Items from a dataset:
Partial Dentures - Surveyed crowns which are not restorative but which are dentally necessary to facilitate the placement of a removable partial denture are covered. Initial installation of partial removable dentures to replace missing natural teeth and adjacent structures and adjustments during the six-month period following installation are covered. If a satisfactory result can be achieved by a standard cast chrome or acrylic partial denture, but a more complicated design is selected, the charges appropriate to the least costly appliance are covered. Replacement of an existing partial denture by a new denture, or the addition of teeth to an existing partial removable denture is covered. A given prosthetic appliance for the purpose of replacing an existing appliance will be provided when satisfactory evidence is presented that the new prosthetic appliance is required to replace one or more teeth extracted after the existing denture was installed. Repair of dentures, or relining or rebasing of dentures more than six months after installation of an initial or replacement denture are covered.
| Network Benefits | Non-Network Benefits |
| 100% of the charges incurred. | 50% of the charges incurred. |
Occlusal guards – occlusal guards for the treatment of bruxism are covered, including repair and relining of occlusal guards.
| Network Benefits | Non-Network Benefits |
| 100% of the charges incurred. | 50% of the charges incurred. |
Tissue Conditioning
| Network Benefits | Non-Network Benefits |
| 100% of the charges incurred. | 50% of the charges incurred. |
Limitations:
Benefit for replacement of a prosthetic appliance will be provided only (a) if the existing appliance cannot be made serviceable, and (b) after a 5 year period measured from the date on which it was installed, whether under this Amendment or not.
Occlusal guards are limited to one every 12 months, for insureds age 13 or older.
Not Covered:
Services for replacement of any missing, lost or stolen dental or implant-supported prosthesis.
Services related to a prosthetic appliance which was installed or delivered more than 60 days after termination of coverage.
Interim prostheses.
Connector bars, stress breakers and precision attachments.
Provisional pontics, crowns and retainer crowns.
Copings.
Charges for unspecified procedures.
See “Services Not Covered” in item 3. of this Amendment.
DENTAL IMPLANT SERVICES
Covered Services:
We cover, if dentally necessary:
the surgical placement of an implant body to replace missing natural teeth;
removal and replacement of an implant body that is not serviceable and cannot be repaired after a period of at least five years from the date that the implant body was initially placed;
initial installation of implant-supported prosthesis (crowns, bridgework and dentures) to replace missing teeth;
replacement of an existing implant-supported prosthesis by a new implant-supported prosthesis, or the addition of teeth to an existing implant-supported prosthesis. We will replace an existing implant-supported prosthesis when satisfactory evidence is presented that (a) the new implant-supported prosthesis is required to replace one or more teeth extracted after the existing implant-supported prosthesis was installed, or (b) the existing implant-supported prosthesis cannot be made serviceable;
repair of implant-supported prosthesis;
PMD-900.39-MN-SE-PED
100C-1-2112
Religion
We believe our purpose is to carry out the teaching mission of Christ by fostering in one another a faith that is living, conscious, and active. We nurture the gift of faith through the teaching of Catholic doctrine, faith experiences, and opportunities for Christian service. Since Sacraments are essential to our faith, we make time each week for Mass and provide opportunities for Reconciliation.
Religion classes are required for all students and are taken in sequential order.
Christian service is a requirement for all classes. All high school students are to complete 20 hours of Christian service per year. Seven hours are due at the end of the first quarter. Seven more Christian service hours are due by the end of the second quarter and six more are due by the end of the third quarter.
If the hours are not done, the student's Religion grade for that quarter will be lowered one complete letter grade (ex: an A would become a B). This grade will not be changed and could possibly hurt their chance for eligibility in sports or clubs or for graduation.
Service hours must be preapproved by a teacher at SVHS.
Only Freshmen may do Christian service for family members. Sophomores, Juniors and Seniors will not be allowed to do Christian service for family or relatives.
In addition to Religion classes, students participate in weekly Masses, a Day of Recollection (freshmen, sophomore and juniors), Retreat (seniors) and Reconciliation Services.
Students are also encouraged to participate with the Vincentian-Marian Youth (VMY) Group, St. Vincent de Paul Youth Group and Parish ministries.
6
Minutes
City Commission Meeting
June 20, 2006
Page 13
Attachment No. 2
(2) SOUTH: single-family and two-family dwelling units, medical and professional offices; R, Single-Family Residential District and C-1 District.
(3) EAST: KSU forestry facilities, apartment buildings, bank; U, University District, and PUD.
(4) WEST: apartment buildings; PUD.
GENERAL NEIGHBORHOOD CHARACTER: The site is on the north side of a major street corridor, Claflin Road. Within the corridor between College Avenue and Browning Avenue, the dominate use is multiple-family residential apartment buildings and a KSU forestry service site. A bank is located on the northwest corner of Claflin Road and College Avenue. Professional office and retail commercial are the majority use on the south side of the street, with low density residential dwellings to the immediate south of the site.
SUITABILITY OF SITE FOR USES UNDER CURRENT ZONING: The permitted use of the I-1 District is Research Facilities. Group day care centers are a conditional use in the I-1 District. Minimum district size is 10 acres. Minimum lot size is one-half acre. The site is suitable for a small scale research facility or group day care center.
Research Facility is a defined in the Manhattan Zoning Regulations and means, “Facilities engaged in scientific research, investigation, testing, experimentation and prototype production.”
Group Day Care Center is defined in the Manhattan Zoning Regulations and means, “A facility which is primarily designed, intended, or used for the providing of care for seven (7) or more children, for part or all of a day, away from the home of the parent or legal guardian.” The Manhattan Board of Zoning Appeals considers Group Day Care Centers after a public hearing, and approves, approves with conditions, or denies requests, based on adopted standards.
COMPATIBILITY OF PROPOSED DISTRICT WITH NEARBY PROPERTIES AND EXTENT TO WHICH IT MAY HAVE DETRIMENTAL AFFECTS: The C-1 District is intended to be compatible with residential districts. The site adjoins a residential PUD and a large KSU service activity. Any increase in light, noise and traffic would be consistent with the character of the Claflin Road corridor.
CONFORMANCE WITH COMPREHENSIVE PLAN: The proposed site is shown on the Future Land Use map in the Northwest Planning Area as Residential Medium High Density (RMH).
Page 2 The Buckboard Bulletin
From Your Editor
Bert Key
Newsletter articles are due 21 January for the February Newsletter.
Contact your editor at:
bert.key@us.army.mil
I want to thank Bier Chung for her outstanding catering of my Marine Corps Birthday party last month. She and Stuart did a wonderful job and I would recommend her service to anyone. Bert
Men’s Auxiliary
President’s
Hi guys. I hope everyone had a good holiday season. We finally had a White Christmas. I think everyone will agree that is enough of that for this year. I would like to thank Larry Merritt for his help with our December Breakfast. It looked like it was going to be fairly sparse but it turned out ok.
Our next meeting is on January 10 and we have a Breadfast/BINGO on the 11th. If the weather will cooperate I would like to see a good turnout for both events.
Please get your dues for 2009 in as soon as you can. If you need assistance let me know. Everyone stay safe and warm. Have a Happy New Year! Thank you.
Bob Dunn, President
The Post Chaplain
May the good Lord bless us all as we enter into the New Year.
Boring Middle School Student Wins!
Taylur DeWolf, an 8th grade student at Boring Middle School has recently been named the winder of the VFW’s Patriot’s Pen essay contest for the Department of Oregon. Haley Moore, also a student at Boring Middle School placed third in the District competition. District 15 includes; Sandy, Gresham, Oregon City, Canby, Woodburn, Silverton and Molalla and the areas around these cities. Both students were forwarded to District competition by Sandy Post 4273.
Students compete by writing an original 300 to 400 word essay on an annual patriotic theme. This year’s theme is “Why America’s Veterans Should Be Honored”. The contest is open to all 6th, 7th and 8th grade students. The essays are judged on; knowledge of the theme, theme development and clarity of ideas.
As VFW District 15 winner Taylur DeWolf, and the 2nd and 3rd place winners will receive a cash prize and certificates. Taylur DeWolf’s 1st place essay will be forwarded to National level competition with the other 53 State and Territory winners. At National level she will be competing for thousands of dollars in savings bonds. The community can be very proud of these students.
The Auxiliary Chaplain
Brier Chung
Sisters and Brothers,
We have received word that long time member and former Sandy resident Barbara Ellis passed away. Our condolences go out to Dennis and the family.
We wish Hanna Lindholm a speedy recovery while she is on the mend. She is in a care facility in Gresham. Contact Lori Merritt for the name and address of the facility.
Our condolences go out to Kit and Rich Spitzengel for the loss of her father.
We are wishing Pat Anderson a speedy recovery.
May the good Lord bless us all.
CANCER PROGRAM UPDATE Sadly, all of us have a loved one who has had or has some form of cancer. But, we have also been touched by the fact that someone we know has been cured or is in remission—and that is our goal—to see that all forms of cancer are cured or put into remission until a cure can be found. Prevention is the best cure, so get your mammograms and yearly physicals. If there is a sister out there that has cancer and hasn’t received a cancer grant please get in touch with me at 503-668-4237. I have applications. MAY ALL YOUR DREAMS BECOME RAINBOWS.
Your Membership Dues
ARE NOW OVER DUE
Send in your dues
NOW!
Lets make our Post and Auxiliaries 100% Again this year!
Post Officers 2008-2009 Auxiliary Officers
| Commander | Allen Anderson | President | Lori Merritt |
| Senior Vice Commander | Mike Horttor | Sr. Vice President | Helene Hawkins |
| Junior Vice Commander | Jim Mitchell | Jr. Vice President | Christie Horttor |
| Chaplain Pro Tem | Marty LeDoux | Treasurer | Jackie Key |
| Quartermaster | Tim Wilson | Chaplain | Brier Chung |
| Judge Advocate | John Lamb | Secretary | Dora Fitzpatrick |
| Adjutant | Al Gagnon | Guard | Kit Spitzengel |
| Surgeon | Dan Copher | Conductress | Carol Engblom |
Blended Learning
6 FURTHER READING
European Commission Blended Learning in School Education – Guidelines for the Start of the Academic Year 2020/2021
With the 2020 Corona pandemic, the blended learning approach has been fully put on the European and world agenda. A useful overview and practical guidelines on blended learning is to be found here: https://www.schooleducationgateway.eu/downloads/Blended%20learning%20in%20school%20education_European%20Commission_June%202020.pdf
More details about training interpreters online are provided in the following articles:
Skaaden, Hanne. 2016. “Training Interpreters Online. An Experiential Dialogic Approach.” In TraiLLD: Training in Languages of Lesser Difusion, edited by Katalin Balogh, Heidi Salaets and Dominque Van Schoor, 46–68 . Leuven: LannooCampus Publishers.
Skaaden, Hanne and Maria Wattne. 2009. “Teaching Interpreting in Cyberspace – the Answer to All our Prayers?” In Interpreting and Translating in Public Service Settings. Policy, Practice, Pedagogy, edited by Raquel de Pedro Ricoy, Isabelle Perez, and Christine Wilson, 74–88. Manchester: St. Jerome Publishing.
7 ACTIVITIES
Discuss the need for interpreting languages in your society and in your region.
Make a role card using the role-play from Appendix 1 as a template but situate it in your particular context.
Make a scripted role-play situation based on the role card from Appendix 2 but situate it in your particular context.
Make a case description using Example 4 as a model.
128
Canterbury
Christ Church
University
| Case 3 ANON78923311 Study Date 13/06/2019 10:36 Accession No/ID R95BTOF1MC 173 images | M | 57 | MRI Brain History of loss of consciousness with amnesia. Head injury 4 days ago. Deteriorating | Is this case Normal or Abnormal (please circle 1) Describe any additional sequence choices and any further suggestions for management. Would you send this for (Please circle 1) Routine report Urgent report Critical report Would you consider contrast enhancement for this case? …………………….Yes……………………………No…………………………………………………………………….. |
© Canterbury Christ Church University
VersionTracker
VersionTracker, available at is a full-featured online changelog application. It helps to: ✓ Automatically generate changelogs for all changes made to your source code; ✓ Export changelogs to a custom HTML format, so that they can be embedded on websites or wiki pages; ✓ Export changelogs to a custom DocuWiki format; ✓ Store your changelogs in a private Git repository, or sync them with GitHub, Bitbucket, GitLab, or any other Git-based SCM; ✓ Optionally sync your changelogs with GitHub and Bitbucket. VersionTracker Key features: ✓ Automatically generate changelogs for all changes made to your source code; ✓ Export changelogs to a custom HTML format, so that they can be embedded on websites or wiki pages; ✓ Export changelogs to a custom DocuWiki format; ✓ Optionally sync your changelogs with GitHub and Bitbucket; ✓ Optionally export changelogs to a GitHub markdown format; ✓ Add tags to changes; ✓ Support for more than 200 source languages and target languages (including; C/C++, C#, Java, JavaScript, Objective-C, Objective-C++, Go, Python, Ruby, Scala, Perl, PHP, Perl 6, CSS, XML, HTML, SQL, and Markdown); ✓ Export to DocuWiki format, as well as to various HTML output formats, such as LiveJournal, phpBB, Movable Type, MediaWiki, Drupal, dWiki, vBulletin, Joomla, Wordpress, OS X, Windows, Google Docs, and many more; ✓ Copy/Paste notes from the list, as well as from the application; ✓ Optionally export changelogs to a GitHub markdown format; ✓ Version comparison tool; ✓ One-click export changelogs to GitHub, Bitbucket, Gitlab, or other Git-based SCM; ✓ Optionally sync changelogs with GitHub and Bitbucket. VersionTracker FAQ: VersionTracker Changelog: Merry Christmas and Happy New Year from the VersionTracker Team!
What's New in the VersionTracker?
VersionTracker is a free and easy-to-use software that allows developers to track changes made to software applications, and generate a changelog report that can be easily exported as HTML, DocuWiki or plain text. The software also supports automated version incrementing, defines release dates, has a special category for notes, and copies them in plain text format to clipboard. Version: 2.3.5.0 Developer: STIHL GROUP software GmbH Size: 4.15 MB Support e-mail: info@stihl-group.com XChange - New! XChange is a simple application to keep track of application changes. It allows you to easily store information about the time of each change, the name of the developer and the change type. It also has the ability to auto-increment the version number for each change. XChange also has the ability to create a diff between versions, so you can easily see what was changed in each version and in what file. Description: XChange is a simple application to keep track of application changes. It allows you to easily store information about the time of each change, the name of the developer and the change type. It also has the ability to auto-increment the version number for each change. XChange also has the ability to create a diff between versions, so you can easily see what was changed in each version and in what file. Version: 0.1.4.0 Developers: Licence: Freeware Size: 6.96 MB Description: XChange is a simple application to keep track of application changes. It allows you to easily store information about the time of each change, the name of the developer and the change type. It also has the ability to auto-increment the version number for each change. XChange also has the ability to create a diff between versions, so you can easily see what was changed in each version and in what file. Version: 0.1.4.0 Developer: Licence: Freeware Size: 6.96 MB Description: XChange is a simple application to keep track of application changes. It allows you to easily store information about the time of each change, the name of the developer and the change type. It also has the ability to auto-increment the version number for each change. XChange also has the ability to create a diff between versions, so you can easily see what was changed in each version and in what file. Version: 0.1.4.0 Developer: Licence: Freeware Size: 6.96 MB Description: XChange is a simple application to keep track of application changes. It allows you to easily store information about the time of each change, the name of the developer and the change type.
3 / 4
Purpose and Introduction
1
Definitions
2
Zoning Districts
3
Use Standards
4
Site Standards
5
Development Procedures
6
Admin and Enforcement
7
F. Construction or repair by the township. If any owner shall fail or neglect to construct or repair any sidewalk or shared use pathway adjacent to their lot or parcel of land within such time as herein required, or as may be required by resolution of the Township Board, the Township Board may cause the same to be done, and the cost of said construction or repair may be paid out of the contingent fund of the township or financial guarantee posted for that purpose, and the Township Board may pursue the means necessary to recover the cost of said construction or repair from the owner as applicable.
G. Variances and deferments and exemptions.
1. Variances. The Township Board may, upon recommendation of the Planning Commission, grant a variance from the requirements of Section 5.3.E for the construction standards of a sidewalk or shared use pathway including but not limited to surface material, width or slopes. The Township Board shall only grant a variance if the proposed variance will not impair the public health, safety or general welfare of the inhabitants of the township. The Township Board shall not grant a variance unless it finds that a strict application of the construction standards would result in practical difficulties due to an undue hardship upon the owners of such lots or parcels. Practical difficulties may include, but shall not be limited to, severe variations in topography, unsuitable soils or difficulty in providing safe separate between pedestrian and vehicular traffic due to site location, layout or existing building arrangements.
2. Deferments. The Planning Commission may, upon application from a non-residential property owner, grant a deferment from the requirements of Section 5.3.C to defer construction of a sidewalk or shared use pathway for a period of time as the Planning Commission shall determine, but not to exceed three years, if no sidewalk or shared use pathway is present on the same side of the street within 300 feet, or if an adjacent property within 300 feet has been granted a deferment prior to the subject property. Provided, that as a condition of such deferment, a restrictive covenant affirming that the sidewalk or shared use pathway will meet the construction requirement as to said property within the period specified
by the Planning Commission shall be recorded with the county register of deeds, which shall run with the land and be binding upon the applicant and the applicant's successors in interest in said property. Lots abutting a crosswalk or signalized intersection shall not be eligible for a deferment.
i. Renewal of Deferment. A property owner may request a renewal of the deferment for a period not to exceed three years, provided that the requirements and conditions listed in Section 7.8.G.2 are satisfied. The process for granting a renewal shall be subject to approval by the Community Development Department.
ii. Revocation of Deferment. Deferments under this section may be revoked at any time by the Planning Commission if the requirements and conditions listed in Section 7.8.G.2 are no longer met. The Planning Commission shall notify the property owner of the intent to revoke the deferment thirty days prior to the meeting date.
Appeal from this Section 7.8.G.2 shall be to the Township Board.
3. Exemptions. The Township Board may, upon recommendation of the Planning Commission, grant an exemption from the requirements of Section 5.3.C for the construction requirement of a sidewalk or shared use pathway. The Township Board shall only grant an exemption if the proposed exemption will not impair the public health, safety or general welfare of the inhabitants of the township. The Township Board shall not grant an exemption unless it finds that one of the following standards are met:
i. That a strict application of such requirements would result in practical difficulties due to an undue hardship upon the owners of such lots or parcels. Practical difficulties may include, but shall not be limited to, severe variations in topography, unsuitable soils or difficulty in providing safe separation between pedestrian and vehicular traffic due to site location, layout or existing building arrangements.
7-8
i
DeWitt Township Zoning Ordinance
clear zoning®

**Problem requirements**
Look through the records above for the string "variations", then copy every line that has it.

**Result of this exercise**
1. Variances. The Township Board may, upon recommendation of the Planning Commission, grant a variance from the requirements of Section 5.3.E for the construction standards of a sidewalk or shared use pathway including but not limited to surface material, width or slopes. The Township Board shall only grant a variance if the proposed variance will not impair the public health, safety or general welfare of the inhabitants of the township. The Township Board shall not grant a variance unless it finds that a strict application of the construction standards would result in practical difficulties due to an undue hardship upon the owners of such lots or parcels. Practical difficulties may include, but shall not be limited to, severe variations in topography, unsuitable soils or difficulty in providing safe separate between pedestrian and vehicular traffic due to site location, layout or existing building arrangements.
i. That a strict application of such requirements would result in practical difficulties due to an undue hardship upon the owners of such lots or parcels. Practical difficulties may include, but shall not be limited to, severe variations in topography, unsuitable soils or difficulty in providing safe separation between pedestrian and vehicular traffic due to site location, layout or existing building arrangements.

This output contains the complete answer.